"Friday, the sixth day of the celebrations [24 July] bore a military air. It was the grand day for the soldiers and sailors who gathered at Quebec. The militia of Canada, numbering about twelve thousand men, and the naval defenders of three nations numbering about five thousand, passed in review before His Royal Highness the Prince of Wales."
"From early morning troops had been marching through the streets until at ten o'clock the vast concourse of men, steeds and guns had assembled on the Plains of Abraham ... . A special stand had been erected on the grounds where sat three thousand spectators among whom were the official guests ... . On the ground below were thousands of people watching the event."
The Quebec Tercentenary Commemorative History (Quebec: Daily Telegraph, 1908), 77.
Dedication of Battlefields
As part of the military review on Friday 24 July, the Plains of Abraham were dedicated as a national battle field. "The review was a memorable one, for not military grandeur alone was displayed. The very interesting and simple ceremony of handing over the deeds of the battle-fields to the Canadian people was also enacted."

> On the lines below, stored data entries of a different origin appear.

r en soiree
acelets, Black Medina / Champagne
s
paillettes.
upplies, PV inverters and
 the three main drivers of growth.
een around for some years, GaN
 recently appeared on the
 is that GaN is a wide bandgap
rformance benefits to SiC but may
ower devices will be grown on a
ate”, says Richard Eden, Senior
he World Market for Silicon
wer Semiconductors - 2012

After inspecting the assembled troops, His Royal Highness the Prince of Wales said: "It affords me the greatest pleasure to hand over to Your Excellency, the representative of the Crown in Canada, the sum of $450,000, which through the patriotism of British citizens in all parts of Canada and of the Empire and the generosity of French and American sympathizers, has been entrusted to me in order that the historic battlefields of Quebec, on which the two contending races won equal and imperishable glory, may be acquired for the Dominion and preserved under the special supervision of our Sovereign, as a permanent shrine of union and peace. I place in your hands, as representative of the Sovereign, the charge of the sacred ground, which it is my pleasure to present to you on the 300th birthday of Quebec as a gift to the people of Canada and the Crown."
The Quebec Tercentenary Commemorative History (Quebec: Daily Telegraph, 1908), 77-78.